Julia Siegenthaler
Noch vor einem Jahr war es für Julia Siegenthaler undenkbar, in der Öffentlichkeit in Erscheinung zu treten. Allein die Vorstellung, vor Menschen zu sprechen oder auf andere Weise die Aufmerksamkeit auf sich zu ziehen, löste in ihr panische Angst und Fluchtgedanken aus. Heute ist das anders. Die 43jährige Expertin für integrale Heilung und transpersonale Prozessbegleitung mit eigener Praxis in Bern hat sich in den vergangenen Jahren intensiv mit dem Thema auseinandergesetzt. Nicht nur ihr Auftreten vor Publikum hat sich dadurch von Grund auf verändert, sondern ihr gesamtes Lebensgefühl.
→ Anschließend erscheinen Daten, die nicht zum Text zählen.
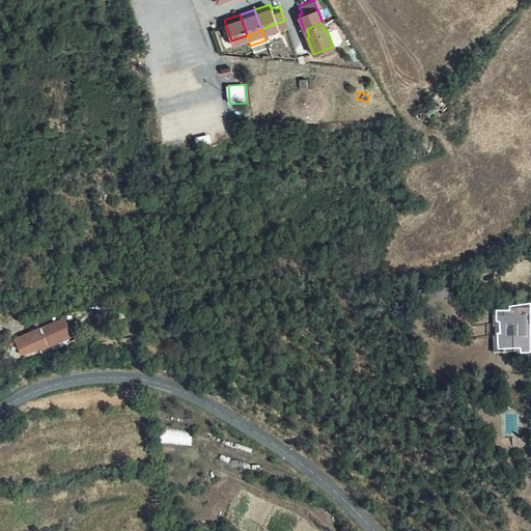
[(59,320),(43,329),(49,342),(66,334),(59,320)]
Was ist geschehen und wie ist das möglich?
Julia Siegenthaler fasst ihre Erfahrung wie folgt zusammen: »In meinen jüngsten Ausbildungen habe ich gelernt, dass es möglich ist, sich den eigenen Wunden und Ängsten aufmerksam zuzuwenden, anstatt sie zu ignorieren und mit viel Energieaufwand zu überspielen. Ich habe erlebt, dass das durch einen vollkommen präsenten, einfühlsamen Menschen begleitete Zulassen und wirklich tiefe Fühlen von Schmerz, Trauer, Wut, Angst, Scham, Schuldgefühlen – was auch immer da gerade in einem lebt – eine zutiefst heilsame Wirkung entfaltet. Denn die Welle der Emotion ist immer irgendwann vorüber, und was danach, in diesem Moment der Ruhe nach dem Sturm in meinem Innern jeweils entstehen konnte, war stets von ungeahnter Kraft, ermutigend, haltgebend, lebensbejahend. Und so konnte ein immer größeres Vertrauen in mir wachsen, ein neues Bewusstsein für meinen nicht an Leistungen geknüpften Wert als Mensch und eine liebevolles Annehmen meiner Unzulänglichkeiten. Das befreit. Nicht nur von Ängsten und Zweifeln, sondern auch von zahlreichen anderen begrenzenden inneren Überzeugungen und Abwehrhaltungen. Und es lässt mich immer mehr innere Grenzen überwinden und die Herausforderungen des Lebens grundsätzlich entspannter angehen.«
So war ihre frühere Angst beispielsweise gar kein grosses Thema mehr, als Julia Siegenthaler am 27. Mai 2022 an einem internationalen Speaker Slam in Deutschland teilnahm. Julia Siegenthaler betont, dass zielgerichtete Coachings und Auftrittstrainings bei Auftrittsangst durchaus eine wertvolle Unterstützung sein können. Denn Strategien würden helfen, in bestimmten Situationen handlungsfähig zu bleiben und sich von der Angst nicht komplett blockieren zu lassen. Auch regelmäßige Übung lasse irgendwann den Meister in uns erwachen. Und für viele Menschen möge das ausreichen, um die Angst irgendwann in den Hintergrund treten zu lassen und Auftritte erfolgreich zu meistern. Allerdings gebe es zahlreiche andere, die ihre Auftritte mithilfe von Strategien zwar irgendwie bewältigten, dafür aber unverhältnismäßig viel Kraft und Nerven aufwenden müssten und ihre Angst vor dem Auftritt letztlich nie verlieren würden.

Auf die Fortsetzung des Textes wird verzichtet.